PROBLEM TO WORK ON: Which lines run from the one containing "437 132 33.63" to the last line of the entries? Return them exactly, with nothing more.

GIVEN DATA:
-*-

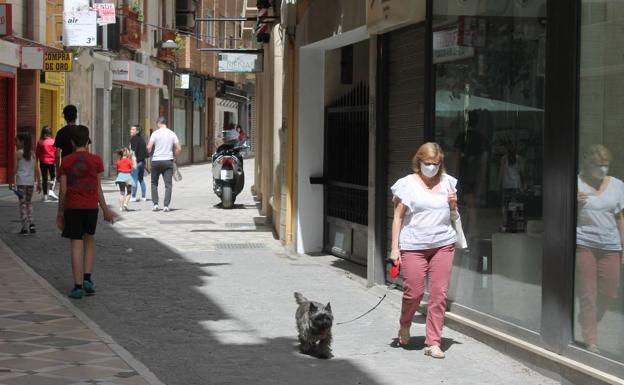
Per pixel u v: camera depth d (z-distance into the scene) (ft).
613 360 22.61
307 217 51.65
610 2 23.11
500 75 28.86
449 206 28.32
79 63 106.93
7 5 84.07
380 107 38.78
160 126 74.79
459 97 31.83
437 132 33.63
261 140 84.79
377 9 35.32
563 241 24.62
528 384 24.63
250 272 44.27
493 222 29.22
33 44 98.78
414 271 28.22
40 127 104.01
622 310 22.39
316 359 27.43
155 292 38.17
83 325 30.94
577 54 24.32
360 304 36.24
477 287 30.40
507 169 28.25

-*-

RESPONSE TO THIS TASK:
437 132 33.63
261 140 84.79
377 9 35.32
563 241 24.62
528 384 24.63
250 272 44.27
493 222 29.22
33 44 98.78
414 271 28.22
40 127 104.01
622 310 22.39
316 359 27.43
155 292 38.17
83 325 30.94
577 54 24.32
360 304 36.24
477 287 30.40
507 169 28.25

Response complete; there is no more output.